• Information shown
-- -- --
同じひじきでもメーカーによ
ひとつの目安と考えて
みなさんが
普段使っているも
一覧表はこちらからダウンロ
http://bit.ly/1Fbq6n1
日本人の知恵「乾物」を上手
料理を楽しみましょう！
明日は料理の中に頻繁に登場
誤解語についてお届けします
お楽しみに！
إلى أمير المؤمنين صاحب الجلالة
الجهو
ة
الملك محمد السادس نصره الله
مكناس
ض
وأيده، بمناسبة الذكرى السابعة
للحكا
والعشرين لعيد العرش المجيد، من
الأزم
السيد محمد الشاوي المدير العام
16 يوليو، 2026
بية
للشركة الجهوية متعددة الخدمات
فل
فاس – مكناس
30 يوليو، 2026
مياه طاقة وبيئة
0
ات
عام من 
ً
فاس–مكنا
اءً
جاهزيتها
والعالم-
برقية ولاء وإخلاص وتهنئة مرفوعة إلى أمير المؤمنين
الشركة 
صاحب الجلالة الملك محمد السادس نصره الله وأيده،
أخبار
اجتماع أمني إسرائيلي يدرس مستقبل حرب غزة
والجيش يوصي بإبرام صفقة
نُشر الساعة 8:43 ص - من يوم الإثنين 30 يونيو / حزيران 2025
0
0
-- -- --
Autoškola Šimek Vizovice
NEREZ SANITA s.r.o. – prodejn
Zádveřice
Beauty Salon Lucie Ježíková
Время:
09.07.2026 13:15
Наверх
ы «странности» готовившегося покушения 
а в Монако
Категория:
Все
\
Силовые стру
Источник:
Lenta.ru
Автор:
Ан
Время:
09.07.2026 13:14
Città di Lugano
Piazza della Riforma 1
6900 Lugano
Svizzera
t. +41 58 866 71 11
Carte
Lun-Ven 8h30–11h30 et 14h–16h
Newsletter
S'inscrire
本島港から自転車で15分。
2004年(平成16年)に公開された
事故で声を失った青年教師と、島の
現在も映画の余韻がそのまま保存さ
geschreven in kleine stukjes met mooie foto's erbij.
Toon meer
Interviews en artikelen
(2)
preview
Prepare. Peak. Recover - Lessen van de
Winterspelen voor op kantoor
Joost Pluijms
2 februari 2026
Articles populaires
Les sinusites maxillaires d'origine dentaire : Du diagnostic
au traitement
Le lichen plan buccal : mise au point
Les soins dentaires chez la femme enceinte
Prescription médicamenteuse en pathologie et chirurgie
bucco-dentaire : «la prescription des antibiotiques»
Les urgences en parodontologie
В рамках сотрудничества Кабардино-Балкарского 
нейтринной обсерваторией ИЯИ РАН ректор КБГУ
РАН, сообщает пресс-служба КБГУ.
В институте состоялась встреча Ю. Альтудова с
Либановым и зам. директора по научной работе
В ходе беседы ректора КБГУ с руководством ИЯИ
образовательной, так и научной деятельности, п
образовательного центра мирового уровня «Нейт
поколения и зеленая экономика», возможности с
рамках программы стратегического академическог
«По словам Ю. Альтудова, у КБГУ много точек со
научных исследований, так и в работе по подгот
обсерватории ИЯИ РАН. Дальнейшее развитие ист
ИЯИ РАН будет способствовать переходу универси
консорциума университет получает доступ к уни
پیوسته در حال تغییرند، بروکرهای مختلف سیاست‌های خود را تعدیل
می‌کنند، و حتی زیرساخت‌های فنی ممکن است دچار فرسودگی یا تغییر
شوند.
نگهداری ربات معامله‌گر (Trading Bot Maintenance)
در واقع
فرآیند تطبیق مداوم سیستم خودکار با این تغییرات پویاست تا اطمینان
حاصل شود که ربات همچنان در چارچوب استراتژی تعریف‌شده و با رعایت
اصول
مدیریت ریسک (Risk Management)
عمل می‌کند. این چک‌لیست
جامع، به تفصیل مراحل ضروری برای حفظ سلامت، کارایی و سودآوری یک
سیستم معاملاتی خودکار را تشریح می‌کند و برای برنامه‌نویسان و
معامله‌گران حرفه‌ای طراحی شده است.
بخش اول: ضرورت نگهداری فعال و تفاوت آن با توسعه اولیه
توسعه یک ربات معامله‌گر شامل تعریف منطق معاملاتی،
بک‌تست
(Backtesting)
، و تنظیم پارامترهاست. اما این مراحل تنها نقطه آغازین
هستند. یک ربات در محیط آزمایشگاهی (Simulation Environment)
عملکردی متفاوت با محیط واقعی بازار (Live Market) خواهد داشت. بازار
-- -- --
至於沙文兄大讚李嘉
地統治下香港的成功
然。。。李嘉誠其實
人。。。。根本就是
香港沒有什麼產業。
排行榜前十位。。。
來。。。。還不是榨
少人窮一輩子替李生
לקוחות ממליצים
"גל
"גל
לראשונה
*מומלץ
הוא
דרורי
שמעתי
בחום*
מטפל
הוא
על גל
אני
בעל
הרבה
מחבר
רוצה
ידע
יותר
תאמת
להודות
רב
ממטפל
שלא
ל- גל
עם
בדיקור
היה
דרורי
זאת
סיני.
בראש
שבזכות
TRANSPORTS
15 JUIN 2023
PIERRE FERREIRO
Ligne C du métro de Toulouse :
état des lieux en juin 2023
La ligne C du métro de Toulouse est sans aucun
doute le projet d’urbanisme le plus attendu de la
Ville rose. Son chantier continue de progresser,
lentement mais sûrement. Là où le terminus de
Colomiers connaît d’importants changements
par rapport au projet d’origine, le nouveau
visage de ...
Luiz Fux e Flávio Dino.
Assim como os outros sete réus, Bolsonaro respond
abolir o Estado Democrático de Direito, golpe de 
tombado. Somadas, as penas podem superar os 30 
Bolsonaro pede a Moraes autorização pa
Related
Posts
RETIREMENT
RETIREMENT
-- -- --
• Problem to solve
Please filter the listing down to lines that include the word "السادس".

• Response to the exercise
الملك محمد السادس نصره الله
صاحب الجلالة الملك محمد السادس نصره الله وأيده،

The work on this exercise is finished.